Sunday, August 10, 2008

Worth Watching

This topic is worth watching for several reasons. The ordinance seems similar to the England laws that the care of the mentally ill should be partly the responsibility of the community. The community should take an active role in helping the medicated, diagnosed mentally ill stay on their medicine, if that is what it takes for them to be successful members of society. I will restate that I do not want to return to the dark ages of forced medicine, but I am sure there is a happy medium solution to this dilema. Also for those of you who are Obama supporters, there is rumor that Gov. Richardson may be in consideration for the VP select for Obama. If Gov. Richardson is for this ordinance, then he will be worth watching if he joins the ticket with Obama. I will also state here that this blog will not be a platform for politics, I am just stating some facts for those of us concerned about the mentally ill in our society.

Thanks, Liz

Court strikes down Kendra's Law in New Mexico
Full Story | Topics: , , ,

NewMexico.jpg After the courts struck down an Albuquerque ordinance requiring forced medication for outpatient treatment, the mayor vowed to return this issue to the legislature. According to the Albuquerque Journal the state has cut back on funding for outpatient programs. According to Nancy Koenigsberg from the advocacy organization, Protection and Advocacy,

The ordinance that was struck (down) acknowledged that for any kind of treatment to achieve its goal, it must be linked to a system of comprehensive care in which state and local authorities work together to ensure outpatients receive case management or special services.

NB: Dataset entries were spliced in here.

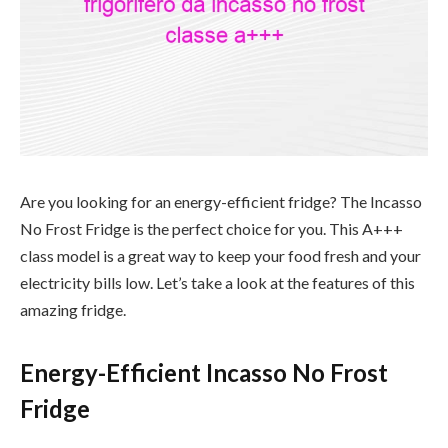
Are you looking for an energy-efficient fridge? The Incasso
No Frost Fridge is the perfect choice for you. This A+++
class model is a great way to keep your food fresh and your
electricity bills low. Let’s take a look at the features of this
amazing fridge.
Energy-Efficient Incasso No Frost
Fridge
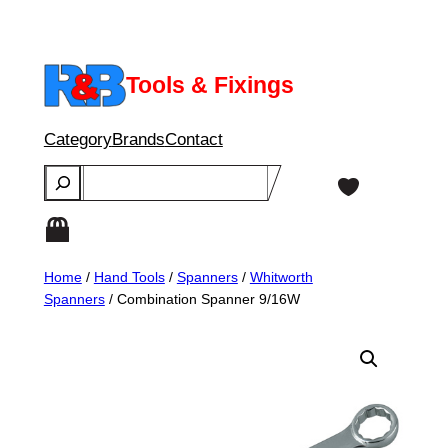
Skip
to
content
Tools & Fixings
Category
Brands
Contact
Search
Home
/
Hand Tools
/
Spanners
/
Whitworth
Spanners
/ Combination Spanner 9/16W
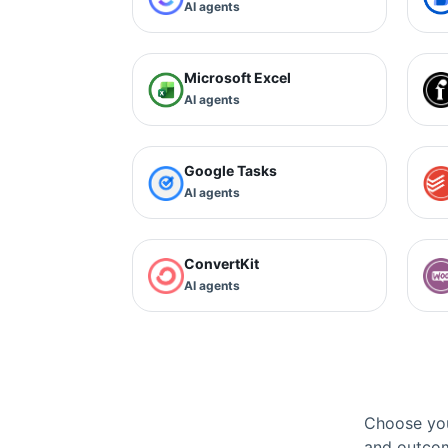
AI agents
Microsoft Excel
AI agents
Google Tasks
AI agents
ConvertKit
AI agents
Choose you
and outcom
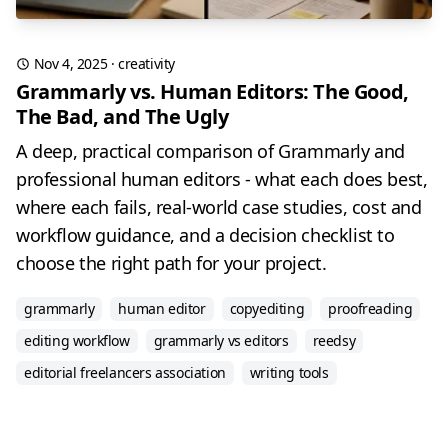
Nov 4, 2025
·
creativity
Grammarly vs. Human Editors: The Good,
The Bad, and The Ugly
A deep, practical comparison of Grammarly and
professional human editors - what each does best,
where each fails, real-world case studies, cost and
workflow guidance, and a decision checklist to
choose the right path for your project.
grammarly
human editor
copyediting
proofreading
editing workflow
grammarly vs editors
reedsy
editorial freelancers association
writing tools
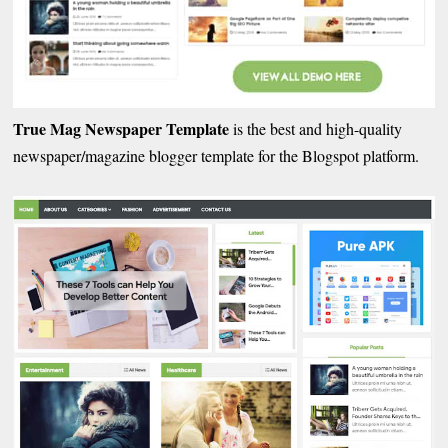
True Mag Newspaper Template
is the best and high-quality
newspaper/magazine blogger template for the Blogspot platform.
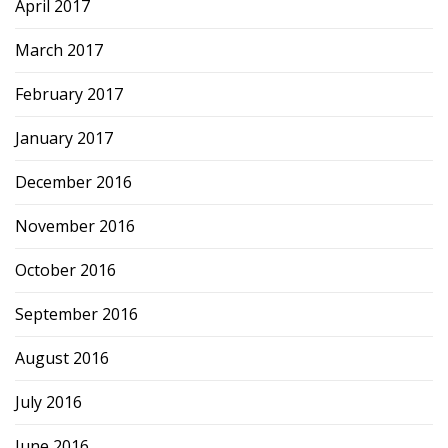
April 2017
March 2017
February 2017
January 2017
December 2016
November 2016
October 2016
September 2016
August 2016
July 2016
June 2016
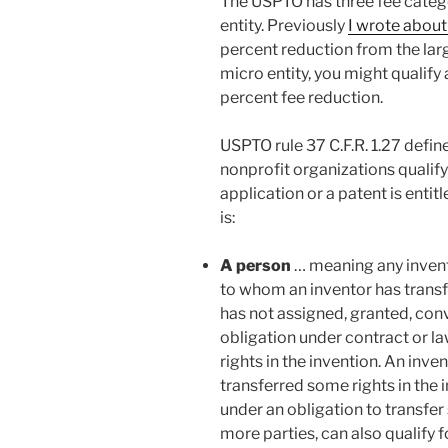
The USPTO has three fee categor
entity. Previously
I wrote about
percent reduction from the large
micro entity, you might qualify 
percent fee reduction.
USPTO rule 37 C.F.R. 1.27 defin
nonprofit organizations qualify
application or a patent is entitl
is:
A person
… meaning any inventor
to whom an inventor has transf
has not assigned, granted, conv
obligation under contract or law
rights in the invention. An inve
transferred some rights in the i
under an obligation to transfer
more parties, can also qualify fo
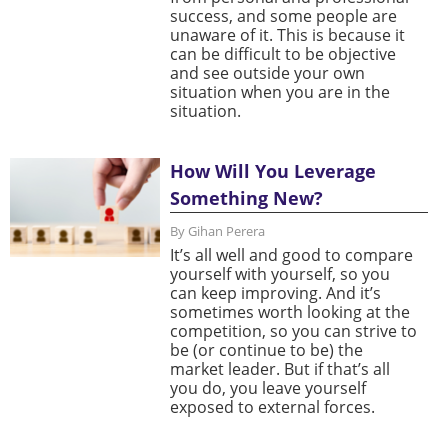
success, and some people are
unaware of it. This is because it
can be difficult to be objective
and see outside your own
situation when you are in the
situation.
How Will You Leverage
Something New?
By Gihan Perera
It’s all well and good to compare
yourself with yourself, so you
can keep improving. And it’s
sometimes worth looking at the
competition, so you can strive to
be (or continue to be) the
market leader. But if that’s all
you do, you leave yourself
exposed to external forces.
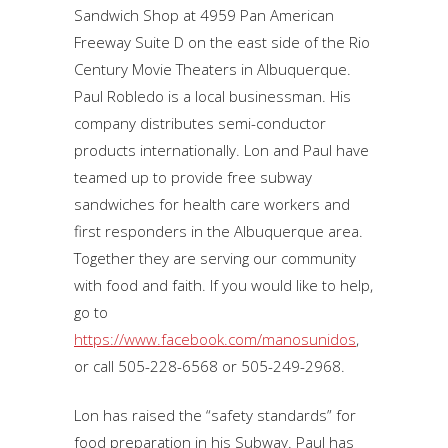
Sandwich Shop at 4959 Pan American
Freeway Suite D on the east side of the Rio
Century Movie Theaters in Albuquerque.
Paul Robledo is a local businessman. His
company distributes semi-conductor
products internationally. Lon and Paul have
teamed up to provide free subway
sandwiches for health care workers and
first responders in the Albuquerque area.
Together they are serving our community
with food and faith. If you would like to help,
go to
https://www.facebook.com/manosunidos
,
or call 505-228-6568 or 505-249-2968.
Lon has raised the “safety standards” for
food preparation in his Subway. Paul has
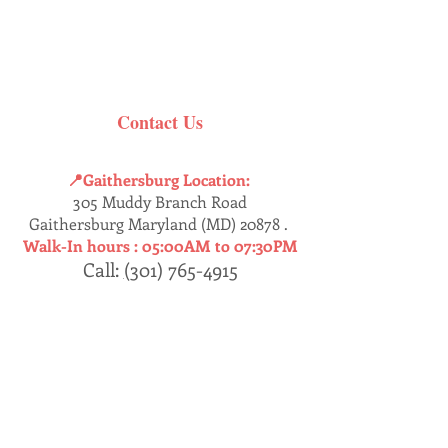
Contact Us
📍Gaithersburg Location:
305 Muddy Branch Road
Gaithersburg Maryland (MD) 20878 .
Walk-In hours :
05:00AM to 07:30PM
Call:
(
301) 765-4915
Dumfries
📍
Location:
17457 Jefferson’s Davis HWY
Dumfries, Virginia (VA) 22026 .
Walk-In : 05:30AM - 07:30PM
Call:
(
571) 409-8230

Last year New Mexico ranked last in the nation's states for spending on mental health. StigmaNet has been compiling archives on how the fight over Kendra's Law is played in many of the 42 states that have adopted this law.

The issue pits supporters such as Sen. Pete Dominici, Gov. Richardson, and the state chapter of the National Alliance on Mental Illness against organizations such as the New Mexico ACLU and the Bazelon Center for Mental Health Law in Washington, D.C.